1. Las dos grandes corrientes filosóficas occidentales: filosofía analítica y filosofía continental
La filosofía analítica fija un estilo de hacer filosofía, no un programa filosófico o un conjunto de tesis sustantivas. Las figuras iniciadoras de la corriente analítica son Frege, Russell, el primer Wittgenstein y G.E. Moore. Otras figuras relevantes, a partir de los 40 o 50, son Carnap, Quine, Davidson, Kripke, Dummett o Strawson. La filosofía analítica procura claridad y precisión en el pensamiento, al modo como las procuran también las ciencias naturales y formales. En cierto sentido, la filosofía analítica proyecta un estilo de trabajo próximo al paradigma de la investigación en la ciencia natural: la búsqueda de pequeñas contribuciones locales que permitan ir avanzando en la solución de problemas reconocidos como tales por la comunidad de practicantes. Moulines ha denominado al principio que rige ese estilo de filosofar como "principio de las distinciones graduales": "son filosóficamente relevantes las distinciones conceptuales que atienden sólo a diferencias de grado y no a diferencias absolutas en el objeto o dominio de estudio" (Moulines 1982, 32).

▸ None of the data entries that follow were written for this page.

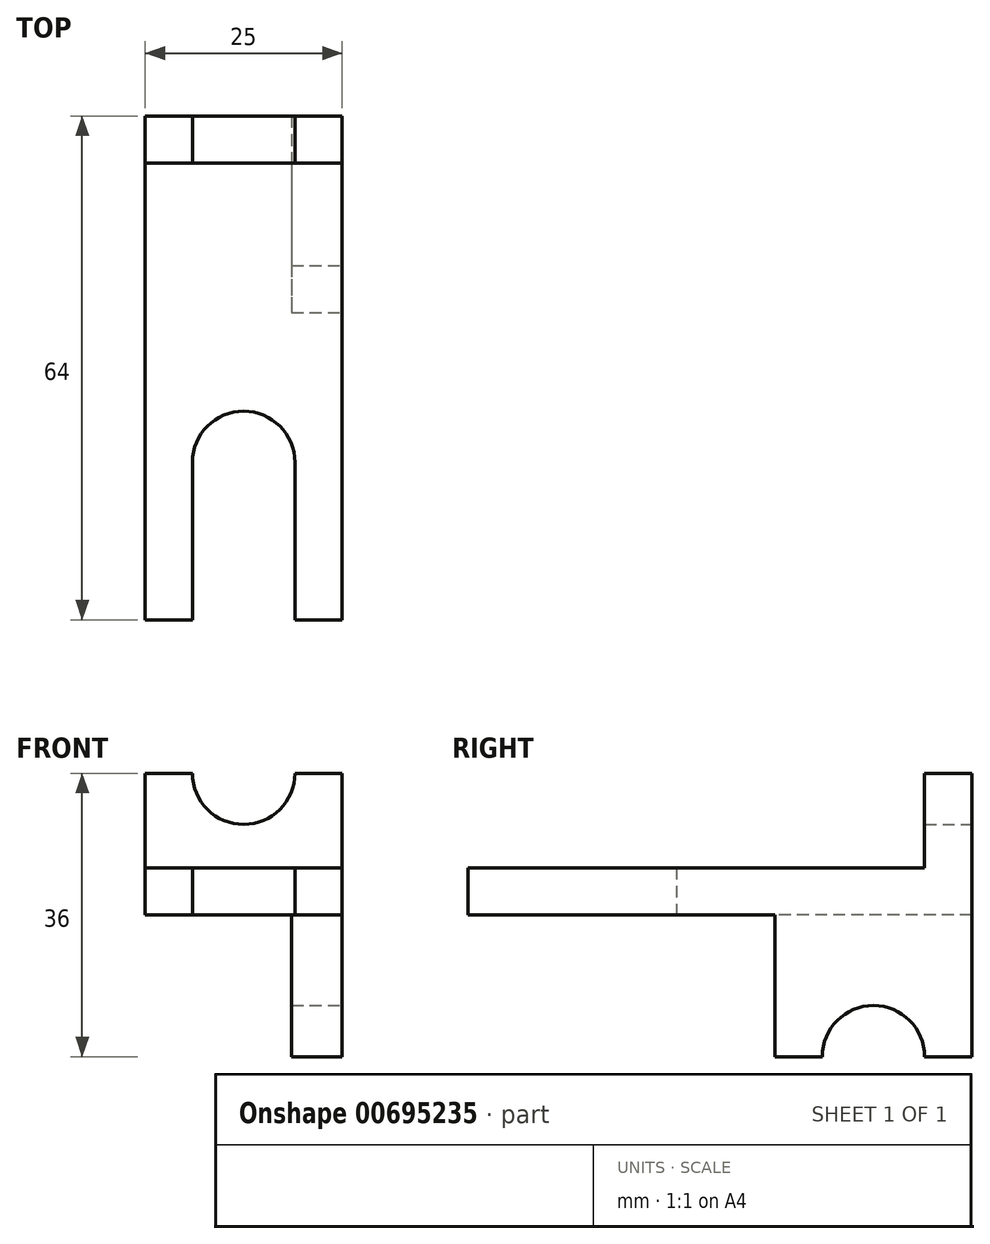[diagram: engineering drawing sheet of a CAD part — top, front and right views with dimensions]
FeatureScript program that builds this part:
annotation { "Feature Type Name" : "Feature", "Feature Type Description" : "" }
export const myFeature = defineFeature(function(context is Context, id is Id, definition is map)
    precondition{}
    {
        {
            var Q0;
            Q0=qCreatedBy(makeId("Top.planeOp"),FACE);
            var sketch = newSketch(context, id + "F0", { "sketchPlane" : qUnion([Q0])});
            skLineSegment(sketch, "E0.bottom", {"start": v(12.5, 32) * mm, "end": v(-12.5, 32) * mm});
            skLineSegment(sketch, "E0.top", {"start": v(12.5, -32) * mm, "end": v(-12.5, -32) * mm});
            skLineSegment(sketch, "E0.left", {"start": v(12.5, 32) * mm, "end": v(12.5, -32) * mm});
            skLineSegment(sketch, "E0.right", {"start": v(-12.5, 32) * mm, "end": v(-12.5, -32) * mm});
            skPoint(sketch, "E0.middle", {"position": v(0, 0) * mm});
            skPoint(sketch, "E1.middle", {"position": v(0, -32) * mm});
            skLineSegment(sketch, "E2.bottom", {"start": v(-6.5, -32) * mm, "end": v(6.5, -32) * mm});
            skLineSegment(sketch, "E2.top", {"start": v(-6.5, -12) * mm, "end": v(6.5, -12) * mm});
            skLineSegment(sketch, "E2.left", {"start": v(-6.5, -32) * mm, "end": v(-6.5, -12) * mm});
            skLineSegment(sketch, "E2.right", {"start": v(6.5, -32) * mm, "end": v(6.5, -12) * mm});
            skArc(sketch, "E3", {"start": v(-6.5, -12) * mm, "mid": v(0, -5.5) * mm, "end": v(6.5, -12) * mm});
            skSolve(sketch);
        }
        {
            var Q0;
            Q0=makeQuery(id+"F0.imprint","IMPRINT",FACE,{"disambiguationData":[TD([[makeQuery(id+"F0.imprint","IMPRINT",EDGE,{"derivedFrom":sQuery(id+"F0.wireOp",EDGE,"E0.bottom")}),1.0]])]});
            extrude(context, id + "F1", {"entities" : qUnion([Q0]), "depth" : 6 * mm, "offsetDistance" : 25 * mm});
        }
        {
            var Q0;
            Q0=makeQuery(id+"F1.opExtrude","SWEPT_FACE",FACE,{"disambiguationData":[OSD([sQuery(id+"F0.wireOp",EDGE,"E0.bottom")])]});
            var sketch = newSketch(context, id + "F2", { "sketchPlane" : qUnion([Q0])});
            skLineSegment(sketch, "E4.bottom", {"start": v(-12.5, 0) * mm, "end": v(12.5, 0) * mm});
            skLineSegment(sketch, "E4.top", {"start": v(-12.5, 18) * mm, "end": v(12.5, 18) * mm});
            skLineSegment(sketch, "E4.left", {"start": v(-12.5, 0) * mm, "end": v(-12.5, 18) * mm});
            skLineSegment(sketch, "E4.right", {"start": v(12.5, 0) * mm, "end": v(12.5, 18) * mm});
            skArc(sketch, "E5", {"start": v(-12.5, 18) * mm, "mid": v(0, 30.5) * mm, "end": v(12.5, 18) * mm});
            skCircle(sketch, "E6", {"center": v(0, 18) * mm, "radius": 6.5 * mm});
            skSolve(sketch);
        }
        {
            var Q0;
            {var subQ1=makeQuery(id+"F1.opExtrude","CAP_EDGE",EDGE,{"disambiguationData":[OSD([sQuery(id+"F0.wireOp",EDGE,"E0.bottom")])],"isStart":false});Q0=makeQuery(id+"F2.imprint","IMPRINT",FACE,{"disambiguationData":[TD([[makeQuery(id+"F2.imprint","IMPRINT",EDGE,{"derivedFrom":subQ1}),1.0]])]});}
            var Q1;
            {var subQ0=sQuery(id+"F2.wireOp",EDGE,"E5");Q1=makeQuery(id+"F2.imprint","IMPRINT",FACE,{"disambiguationData":[TD([[makeQuery(id+"F2.imprint","IMPRINT",EDGE,{"derivedFrom":subQ0}),-1.0]])]});}
            extrude(context, id + "F3", {"entities" : qUnion([Q0, Q1]), "operationType" : NewBodyOperationType.ADD, "oppositeDirection" : true, "depth" : 6 * mm, "offsetDistance" : 25 * mm});
        }
        {
            var Q0;
            Q0=makeQuery(id+"F3.boolean.opBoolean","MERGE",FACE,{"derivedFrom":[makeQuery(id+"F1.opExtrude","SWEPT_FACE",FACE,{"disambiguationData":[OSD([sQuery(id+"F0.wireOp",EDGE,"E0.left")])]}),makeQuery(id+"F3.opExtrude","SWEPT_FACE",FACE,{"disambiguationData":[OSD([sQuery(id+"F2.wireOp",EDGE,"E4.left")])]})]});
            var sketch = newSketch(context, id + "F4", { "sketchPlane" : qUnion([Q0])});
            skLineSegment(sketch, "E7.bottom", {"start": v(32, 0) * mm, "end": v(7, 0) * mm});
            skLineSegment(sketch, "E7.top", {"start": v(32, -18) * mm, "end": v(7, -18) * mm});
            skLineSegment(sketch, "E7.left", {"start": v(32, 0) * mm, "end": v(32, -18) * mm});
            skLineSegment(sketch, "E7.right", {"start": v(7, 0) * mm, "end": v(7, -18) * mm});
            skArc(sketch, "E8", {"start": v(32, -18) * mm, "mid": v(19.5, -30.5) * mm, "end": v(7, -18) * mm});
            skCircle(sketch, "E9", {"center": v(19.5, -18) * mm, "radius": 6.5 * mm});
            skSolve(sketch);
        }
        {
            var Q0;
            Q0=makeQuery(id+"F4.imprint","IMPRINT",FACE,{"disambiguationData":[TD([[makeQuery(id+"F4.imprint","IMPRINT",EDGE,{"derivedFrom":sQuery(id+"F4.wireOp",EDGE,"E7.bottom")}),1.0]])]});
            var Q1;
            {var subQ0=sQuery(id+"F4.wireOp",EDGE,"E8");Q1=makeQuery(id+"F4.imprint","IMPRINT",FACE,{"disambiguationData":[TD([[makeQuery(id+"F4.imprint","IMPRINT",EDGE,{"derivedFrom":subQ0}),-1.0]])]});}
            extrude(context, id + "F5", {"entities" : qUnion([Q0, Q1]), "operationType" : NewBodyOperationType.ADD, "oppositeDirection" : true, "depth" : 6.4 * mm, "offsetDistance" : 25 * mm});
        }
    });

El estilo analítico de filosofar, imperante en el ámbito anglosajón y, en menor medida, en el europeo, está estrechamente vinculado a los problemas filosóficos concernientes al lenguaje. Tres motivos explican esta vinculación esencial con el lenguaje:
(I) el hecho de que la lingüística y otras ciencias humanas y sociales lograran a principios del siglo XX el estatus de ciencia, alcanzando un prestigio comparable al de las ciencias de la naturaleza;
(II) el hecho de que los filósofos del siglo XX tomaran conciencia, de manera más acusada que en otras etapas históricas, de que su medio de expresión e instrumento de trabajo es el lenguaje, de tal forma que el análisis y la reflexión sobre el lenguaje se concibieran como las condiciones previas para un correcto planteamiento de los problemas filosóficos; y
(III) el auge de la filosofía del lenguaje y la filosofía de la ciencia, coetáneo al de la lógica simbólica y a la aparición de múltiples lenguajes artificiales, hizo necesaria la reflexión sobre el sentido, los límites y las condiciones de posibilidad del lenguaje.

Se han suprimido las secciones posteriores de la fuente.